Lightweight yet safe
When you have to wear the boots all day long, you would not want them to be heavy as they could cause fatigue. Ensure that the boots you select focus on lightweight-yet-sturdy work protection.
They should be designed for optimal user comfort on the job.
Traction and slip-resistance
Workers need to ensure snug fit and proper grip on utility poles. That is why, many work boots also come with traction-related and slip-resistance-related ASTM standards in addition to the EH-rating.
They should be marked as oil-resistant if they do not absorb oils and become slippery.
Ideally, the selected boots should also be water-resistant or waterproof if one has to work in water-logged conditions or wet and muddy environments. (It is very important to remember that EH protection diminishes greatly when the boots are wet due to the rain or sweat).
Built to last
EH-rated boots that are exposed to water, rough usage, and wear-and-tear could lose their rating. Hence, many workplaces demand re-testing of the EH rating. Workers need to check the tread and soles to make sure that they perform in the field. This is very important for making demanding work environment safer and more comfortable.
They should be made with rugged fiberglass, Kevlar and/or tough, non-conducting synthetic materials that also have aggressive tread patterns.
In short: the boots should also have features and materials that all have a purpose and provide long-lasting and reliable protection to the user.
How to know if a pair of boots or shoes are EH-rated?
A boot is EH-rated only if it meets or exceeds ASTM standards described above. The manufacturers will add these standards in the form of printed label inside the shoes. Only if this label is present does it mean that the boots are EH rated and can protect against electric hazards and open circuits.

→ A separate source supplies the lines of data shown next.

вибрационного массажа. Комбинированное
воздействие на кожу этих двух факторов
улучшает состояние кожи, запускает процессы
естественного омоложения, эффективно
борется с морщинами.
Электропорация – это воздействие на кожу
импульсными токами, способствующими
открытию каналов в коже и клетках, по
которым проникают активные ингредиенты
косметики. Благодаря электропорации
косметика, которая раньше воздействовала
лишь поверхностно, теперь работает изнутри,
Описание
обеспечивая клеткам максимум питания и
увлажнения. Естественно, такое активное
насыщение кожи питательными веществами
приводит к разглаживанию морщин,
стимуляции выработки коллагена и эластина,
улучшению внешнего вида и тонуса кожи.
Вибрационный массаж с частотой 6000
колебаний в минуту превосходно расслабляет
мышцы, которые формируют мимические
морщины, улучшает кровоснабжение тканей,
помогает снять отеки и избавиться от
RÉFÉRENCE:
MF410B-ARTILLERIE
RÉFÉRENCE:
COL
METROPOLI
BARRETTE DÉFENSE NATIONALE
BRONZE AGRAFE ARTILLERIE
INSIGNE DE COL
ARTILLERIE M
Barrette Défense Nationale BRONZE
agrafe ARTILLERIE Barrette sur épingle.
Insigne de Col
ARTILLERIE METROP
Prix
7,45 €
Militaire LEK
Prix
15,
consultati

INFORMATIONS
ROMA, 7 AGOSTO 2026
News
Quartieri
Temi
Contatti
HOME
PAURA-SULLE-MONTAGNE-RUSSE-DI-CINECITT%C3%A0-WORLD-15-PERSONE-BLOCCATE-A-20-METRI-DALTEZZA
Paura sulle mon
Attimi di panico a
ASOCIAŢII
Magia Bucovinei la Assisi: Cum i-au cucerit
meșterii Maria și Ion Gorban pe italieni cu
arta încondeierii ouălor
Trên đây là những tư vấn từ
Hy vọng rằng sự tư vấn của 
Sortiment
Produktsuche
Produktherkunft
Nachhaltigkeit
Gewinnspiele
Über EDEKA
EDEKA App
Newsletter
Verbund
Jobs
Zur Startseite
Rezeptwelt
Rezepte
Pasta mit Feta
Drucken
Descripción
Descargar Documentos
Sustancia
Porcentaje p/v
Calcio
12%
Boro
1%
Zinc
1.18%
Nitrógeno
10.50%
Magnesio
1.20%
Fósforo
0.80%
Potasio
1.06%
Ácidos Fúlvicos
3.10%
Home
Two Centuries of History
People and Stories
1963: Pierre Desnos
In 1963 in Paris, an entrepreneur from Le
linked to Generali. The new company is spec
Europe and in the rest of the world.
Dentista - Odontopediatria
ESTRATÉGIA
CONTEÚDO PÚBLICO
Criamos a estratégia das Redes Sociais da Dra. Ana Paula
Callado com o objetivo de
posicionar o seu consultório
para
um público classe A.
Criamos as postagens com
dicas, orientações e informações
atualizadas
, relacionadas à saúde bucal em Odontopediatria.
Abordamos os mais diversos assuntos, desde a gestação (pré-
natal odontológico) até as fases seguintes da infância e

What boots should electricians wear?
In addition to an EH-rating, electricians should wear work boots with superior tread for slip resistance. Their boots or shoes should also have puncture-resistant soles. If one has to work around heavy equipment, then they also need safety toe boots for preventing crushing impacts and injuries.
The footwear should be ANSI approved. ANSI stands for American Nationals Standards Institute. Ideally, the selected footwear should meet the ANSI Z41 protection standards. Alternatively, look for boots with the aforementioned ASTM standards.
Under what circumstances are EH-rated shoes not required?
Electrical hazard rated footwear is only designed to be resistant to electrical conductance. It can protect the user from electric shocks, open or potentially live circuits, and other electrical hazards. They should not be worn in non-hazardous/flammable locations where conductive footwear is required. They are also not suitable for environments where it is necessary for the static charge buildup from the wearer’s body to flow off into the conductive, grounded floor.
Key Takeaway Points on Eh-Rated Boots
Electrical Hazard rated footwear is designed to prevent the flow of electricity through the shoe in event of contact with live wire or open circuit or electrically energized conductor, parts, or capacitors.
They are necessary for utility and railroad workers, engineers, electricians, welders, and employees working near live or potentially live circuits.
High-quality EH-rated boots conform to ASTM/OSHA/ANSI standards.
It is very important to remember that EH-shoes can only be depended upon when they are dry and in good repair. Their protection is greatly diminished when wet due to rain or perspiration.